I am on day six of recovery now and everything seems ahead of schedule, fingers crossed for that to continue.   Out of an adult diaper after 2 days, needed for what the doc called “leakage” and now i am using a feminine hygiene product as the “leakage” has slowed to nearly a stop.  I picked randomly the Always brand Infinity flex-foam in size #2 and it works magnificently, yeah that is something you now know. 

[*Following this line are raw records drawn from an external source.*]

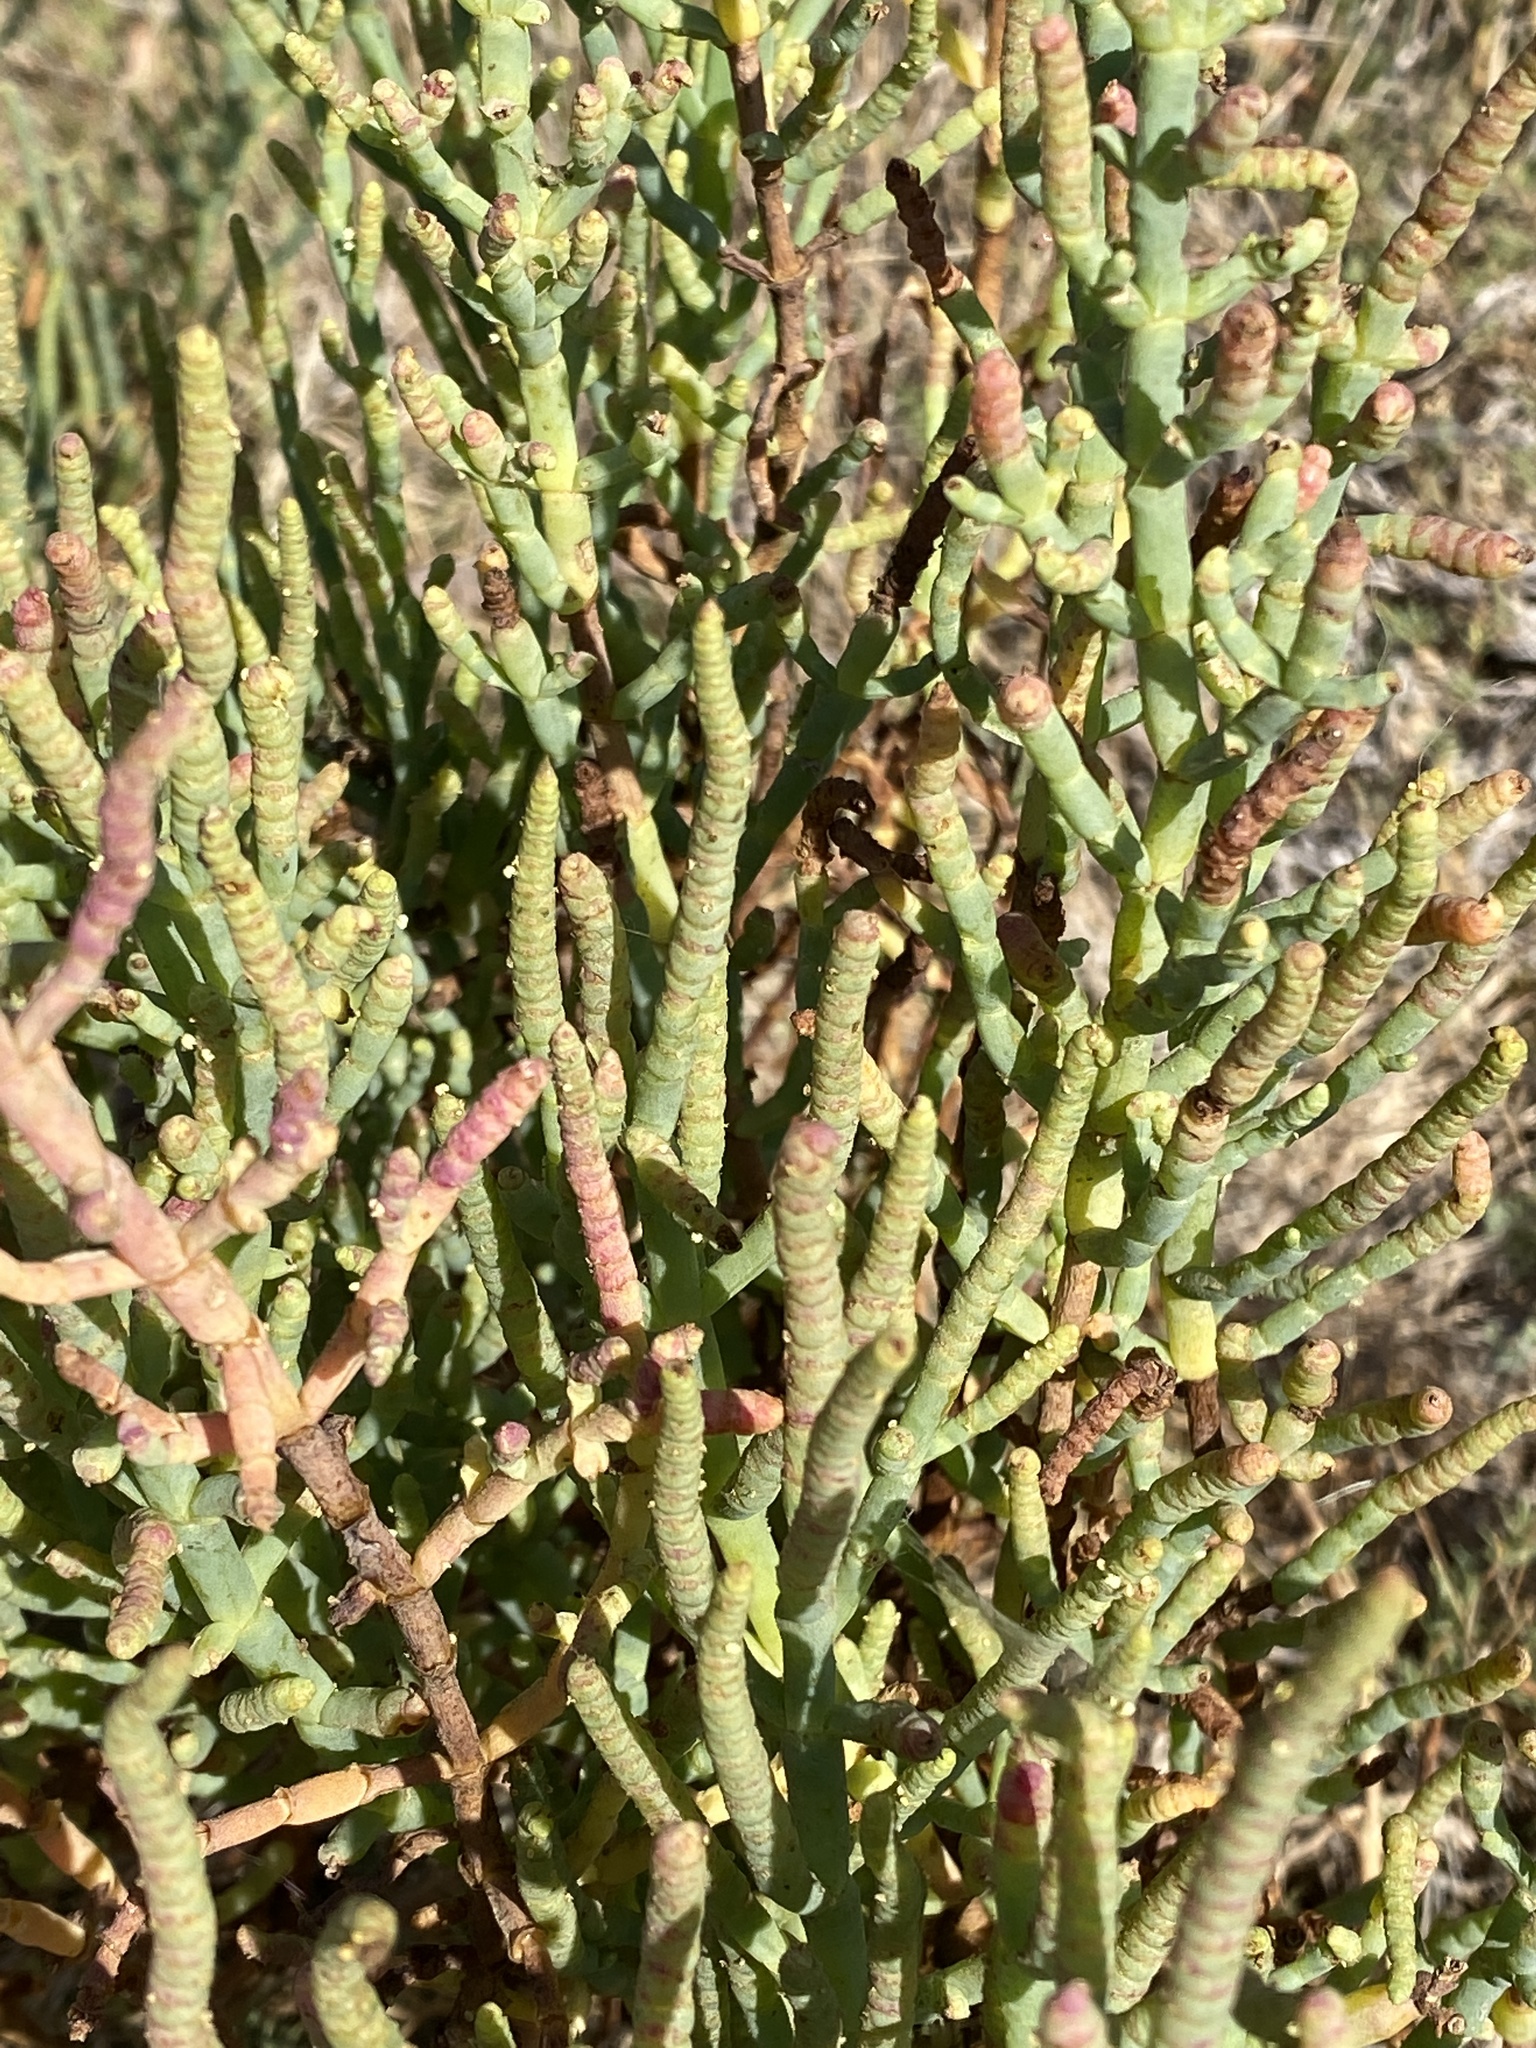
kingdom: Plantae
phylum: Tracheophyta
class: Magnoliopsida
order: Caryophyllales
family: Amaranthaceae
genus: Salicornia
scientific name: Salicornia pacifica
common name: Pacific glasswort
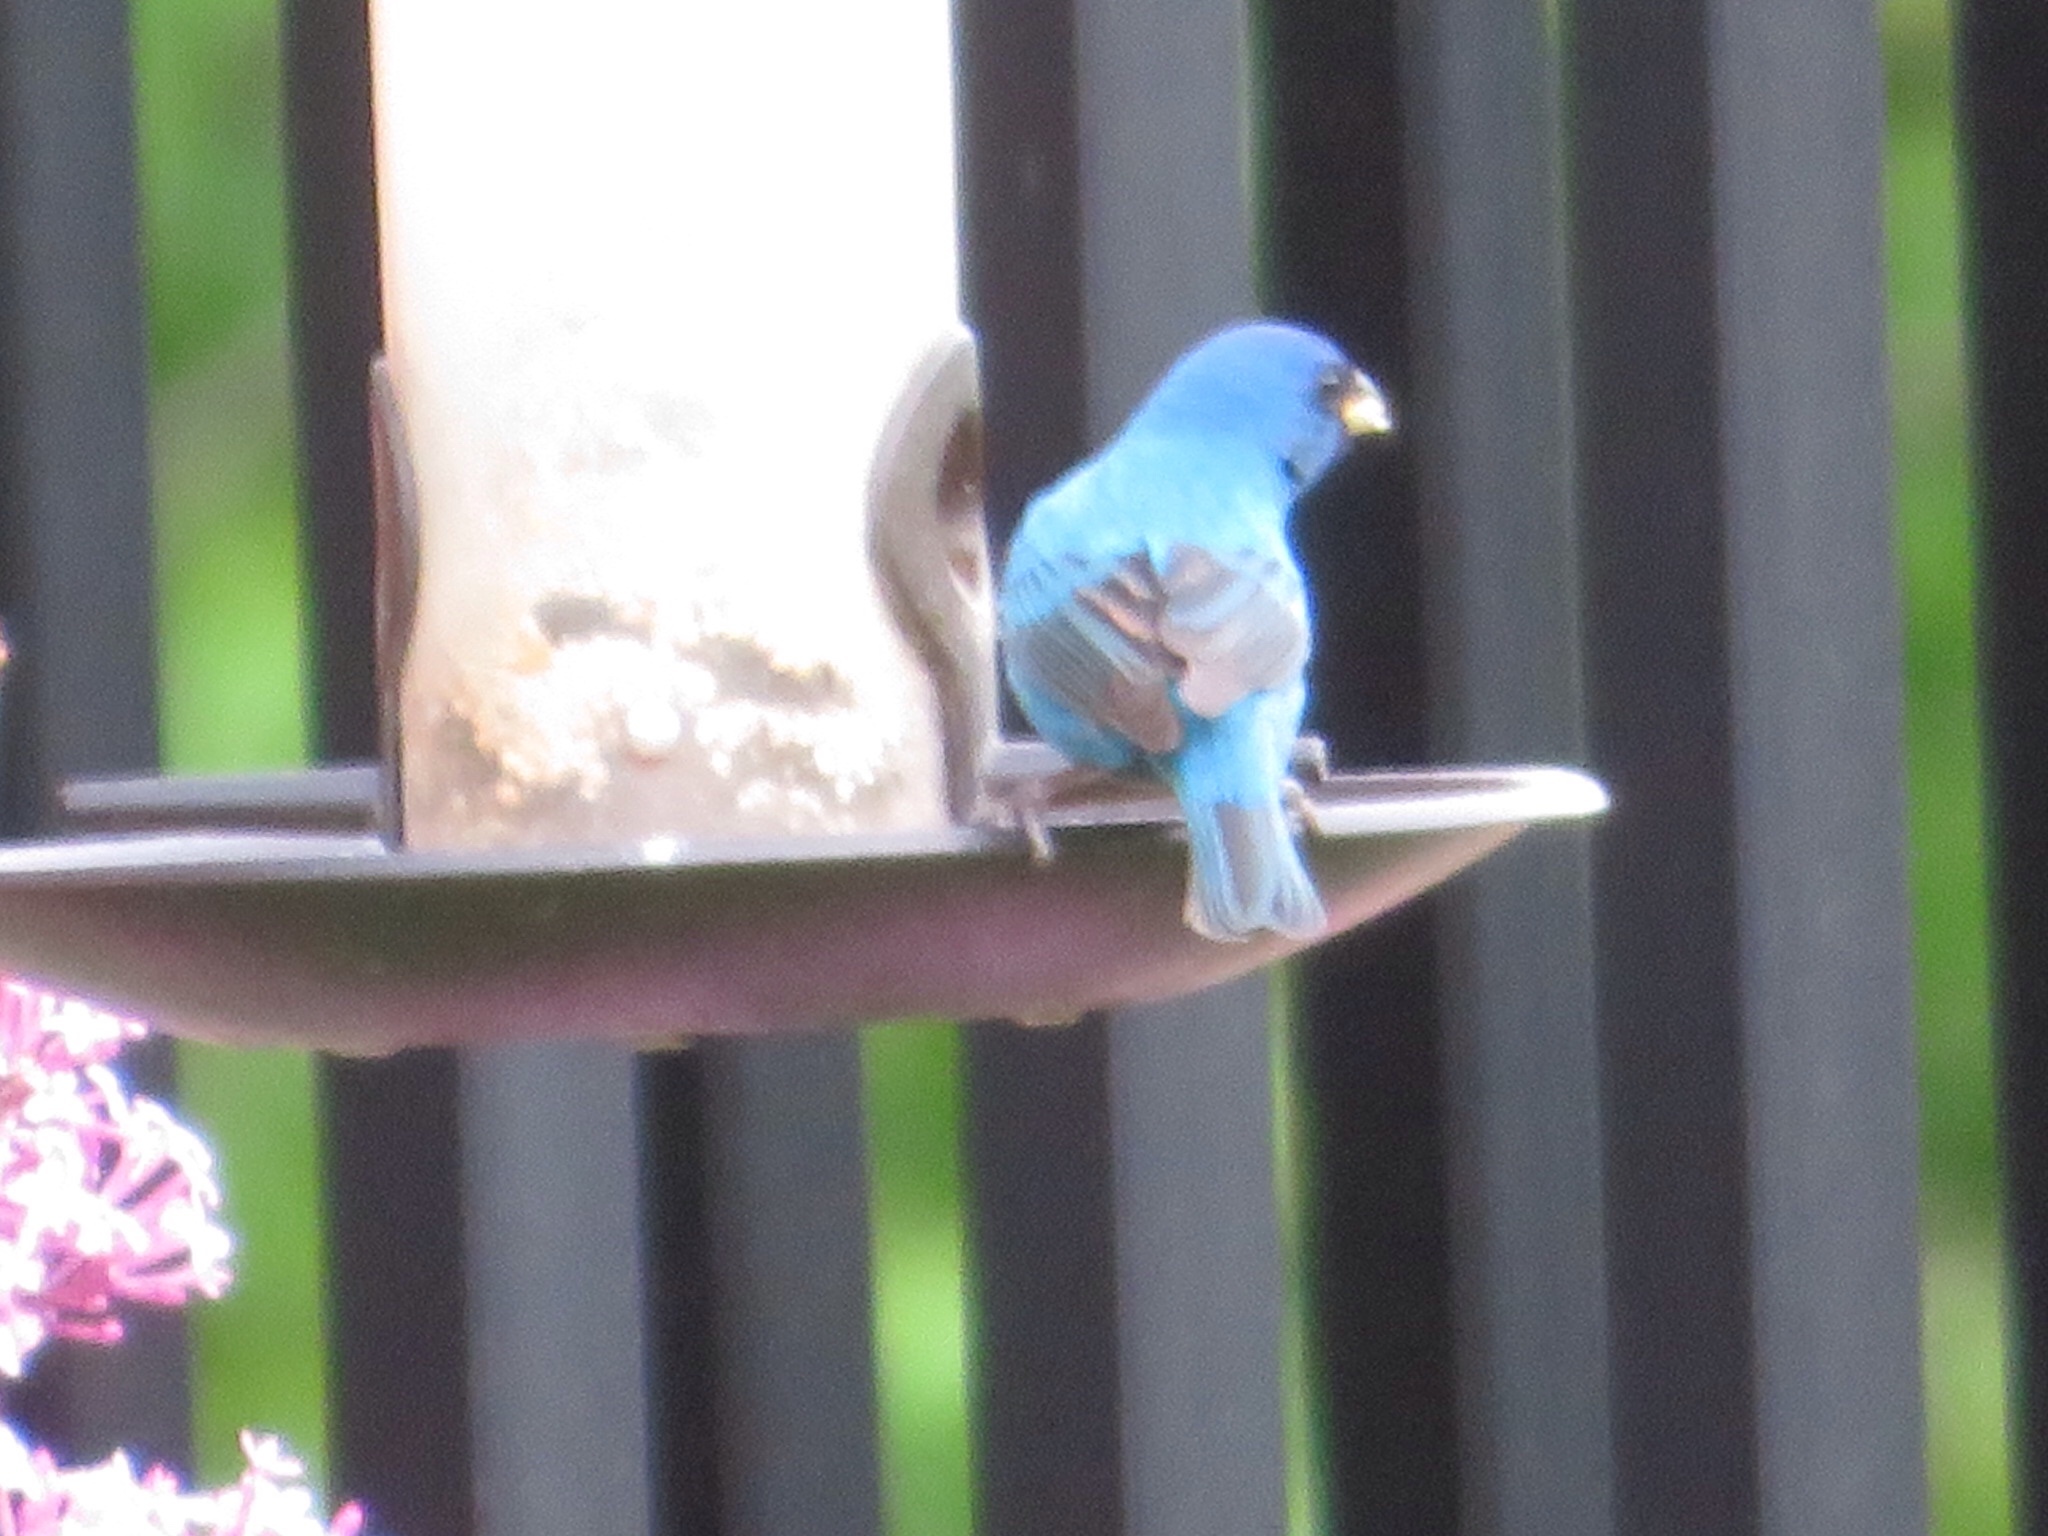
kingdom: Animalia
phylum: Chordata
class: Aves
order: Passeriformes
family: Cardinalidae
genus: Passerina
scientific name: Passerina cyanea
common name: Indigo bunting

So, here I am on day 22,257, patched, prodded, roto-routered, cathetered, padded and somehow still laughing at the absurdity of it all.  Aging keeps throwing new maintenance cycles at me, and I keep showing up for the updates, even when the release notes include things like, temporary leakage and unexpected system warnings.  But ya know what, underneath all the jokes, indignities and windows 3.1 era operating limitations, there is still a profound gratitude for being alive long enough to complain about any of it.  Gratitude for modern medicine and the brilliant band of doctors that keep me running.  And gratitude for friends like C, and the rest of Y’all who tell the truth about their journey with humor and courage.  That is my reminder that this whole messy and complicated ride is worth EVERY SINGLE MOMENT!!!